Objective: Open reduction and internal fixation (ORIF) management of distal radius fractures has become increasingly common. Amongst Medicare beneficiaries in the United States, the number of fractures treated with ORIF increased from 4% in 1997 to 17% in 2007. This was matched by a decrease in cast immobilization (from 83% to 74%). This shift is seen in other countries, such as Sweden and Finland, which have a single payer model similar to Canada. Systematic review comparing the four common methods of management found equivalent functional outcomes amongst patients age 60 and over. This has some authors questioning whether this shift is justified. The purpose of this study is to examine population trends in the treatment of distal radius fractures over a 10-year period in Ontario, Canada.
Methods: This is a population based, retrospective cohort study examining the treatment of distal radius fractures over a 10-year period (2004-2013). It utilizes the Canadian Institute for Health Information administrative discharge abstract database, National Ambulatory Care Reporting System and Ontario Health Insurance Plan billing data sources. Access is available at the Institute for Clinical Evaluative Sciences and datasets are linked using patient-specific encrypted identifiers. OHIP billing codes were used to categorize primary treatment modality as (1) cast immobilization, (2) cast immobilization with percutaneous pinning, (3) external fixation, (4) ORIF. We report on the yearly gross number of fractures, fracture treatment type, and frequency of fracture treatment type.
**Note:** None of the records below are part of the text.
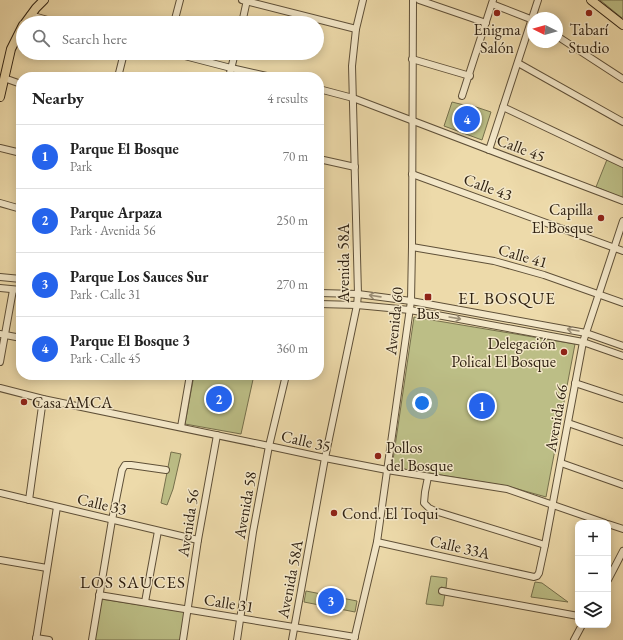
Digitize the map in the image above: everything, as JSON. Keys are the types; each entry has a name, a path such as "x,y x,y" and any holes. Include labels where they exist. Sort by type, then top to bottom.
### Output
{"main road":[{"path":"30,16 37,4 44,0"},
{"path":"591,0 623,24"},
{"path":"0,97 10,49 16,38"}],"street":[{"path":"176,16 180,0"},
{"path":"243,16 245,0 306,16"},
{"name":"Avenida 58A","path":"292,640 325,458 357,305 358,294 352,66 356,29 363,0"},
{"name":"Avenida 60","path":"354,638 377,542 411,301 413,0"},
{"path":"419,0 486,22"},
{"path":"534,12 538,0"},
{"path":"462,96 470,76 492,2 527,18"},
{"path":"324,21 356,29"},
{"path":"489,150 527,35"},
{"path":"563,40 623,79"},
{"path":"412,59 470,76"},
{"path":"119,72 122,60"},
{"path":"200,60 249,72"},
{"path":"230,72 233,60"},
{"path":"518,63 623,122"},
{"path":"2,82 16,83"},
{"name":"Calle 45","path":"324,90 353,98 623,201"},
{"path":"503,107 623,164"},
{"path":"0,148 16,152"},
{"path":"324,160 355,167"},
{"name":"Calle 43","path":"412,174 623,250"},
{"path":"0,203 16,208"},
{"name":"Avenida 66","path":"537,576 545,545 575,383 586,333 623,221"},
{"name":"Calle 41","path":"412,247 494,260 544,275 623,303"},
{"path":"0,277 16,279"},
{"path":"0,288 13,290 3,335 0,362"},
{"path":"324,293 358,294 411,301 586,333 623,346"},
{"path":"324,304 357,305 410,310 584,342 623,356"},
{"path":"3,335 16,337"},
{"path":"181,427 189,380"},
{"name":"Avenida 58","path":"237,640 253,532 285,380"},
{"path":"575,383 623,399"},
{"name":"Calle 35","path":"0,388 43,399 325,458 507,490 597,520"},
{"path":"29,500 43,399"},
{"path":"568,423 623,442"},
{"name":"Avenida 56","path":"183,640 189,609 198,540 217,435"},
{"path":"561,463 623,485"},
{"path":"92,640 122,470 125,465 131,465 166,470"},
{"name":"Calle 33A","path":"428,477 424,492 424,502 429,508 545,545"},
{"name":"Calle 33","path":"0,493 198,540"},
{"path":"49,640 36,639 57,507"},
{"path":"611,525 623,529"},
{"path":"145,602 158,531"},
{"name":"Calle 33A","path":"377,542 534,577 537,576"},
{"path":"611,574 623,551"},
{"path":"0,560 47,568"},
{"path":"442,591 575,615"},
{"name":"Calle 31","path":"99,595 294,626 354,638"},
{"path":"574,640 580,628"}],"green space":[{"path":"600,0 623,0 622,18"},
{"path":"452,102 468,106 470,105 491,112 482,140 444,126"},
{"path":"608,157 623,164 623,198 596,187"},
{"path":"414,317 575,344 546,497 507,486 392,467"},
{"path":"193,380 253,380 241,434 185,424"},
{"path":"171,452 181,454 173,489 167,505 161,503"},
{"path":"431,576 447,578 446,588 441,587 440,593 445,594 443,606 426,604"},
{"path":"535,582 542,583 568,602 531,597"},
{"path":"306,591 357,601 355,612 304,602"},
{"path":"101,599 185,612 181,640 95,640"}],"place":[{"name":"Enigma Salón","path":"497,13"},
{"name":"Tabarí Studio","path":"589,13"},
{"name":"Parque El Bosque 3","path":"467,119"},
{"name":"Capilla El Bosque","path":"601,218"},
{"name":"Bus","path":"428,297"},
{"name":"Delegación Polical El Bosque","path":"564,352"},
{"name":"Parque Arpaza","path":"219,399"},
{"name":"Casa AMCA","path":"24,402"},
{"name":"Parque El Bosque","path":"482,406"},
{"name":"Pollos del Bosque","path":"378,456"},
{"name":"Cond. El Toqui","path":"334,513"},
{"name":"Parque Los Sauces Sur","path":"331,601"}],"district":[{"name":"EL BOSQUE","path":"507,298"},
{"name":"LOS SAUCES","path":"133,582"}]}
Results: Ontario has a population of 13.6 million, representing almost 40% of the entire Canadian population. On average, 22 290 distal radius fractures occur yearly amongst individuals 18 years and older. The rate of cast immobilization remained stable at 83.2% (range 82.1-84.1%) over the 10-year period. While the rate of ORIF increased from 7.1% in 2004 to 12.6% in 2013; this was matched by a decrease in the rates of cast immobilization with percutaneous pinning and external fixation. Rates of ORIF were influenced by patient age, sex and region.
Conclusions: This study shows that Ontario has experienced stable rates of non-operative and operative treatment over a 10-year period. The mix of operative treatment has shifted to favor ORIF. This once again points to the need for high-quality studies evaluating outcomes after operative and non-operative treatment of distal radius fractures. In the future, it would be interesting to evaluate what factor are driving the shift towards surgical management in some countries and not others.